One issue I have found is that yellow pages doesn't let you make a free listing using an online forwarding number. Which makes sense. I have a local "flynumber" forwarding to my phone to try and keep business and personal calls separate. I understand why they do it, but I would still have liked to get the free yp listing.. Still looking for a loophole.


----------



## renov8r (Feb 16, 2013)

I use my personal for business phone as well. No need to carry around 2 cell phones and pay two cell phone bills.


----------



## astor (Dec 19, 2008)

If your phone service provider is GSM, then next time you shop for phones, look for dual SIM phones-they even has quad SIM phones now- so you can have business and personal line at the same phone.
I don't think those available in US yet,but eventually will be.

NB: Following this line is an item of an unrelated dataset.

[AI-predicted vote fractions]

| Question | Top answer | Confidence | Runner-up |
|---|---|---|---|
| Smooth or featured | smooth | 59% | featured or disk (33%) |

I bought mine in HonkKong.

Correction: I found some ZOPO phones at Amazon while I was looking for something else, ships from Hong Kong.


----------



## ABD Promotions (Apr 4, 2013)

*Yellow pages in 2013?*

Am I alone or are the Yellow Pages a dead medium. I was very surprised to see many still referring to how useful they can be.

I can tell you that we get one delivered to the house about once a month and they never even make it in the house. Straight from the porch to the recycling bin. I can't be in the minority here, am I?

Also, to answer the cell phone question. I use a Google Voice phone number for business. Its free, they let you choose from a few different numbers, even let you spell stuff out with the numbers, and automatically transcribes voice mail to email or SMS. Very handy.


----------



## cabinetsnj (Jun 10, 2012)

RobertCDF said:


> Not sure, I've never tried nor did I care to try, the yellow pages are about useless.


I agree, I don't even know why they still print the yellow pages.


----------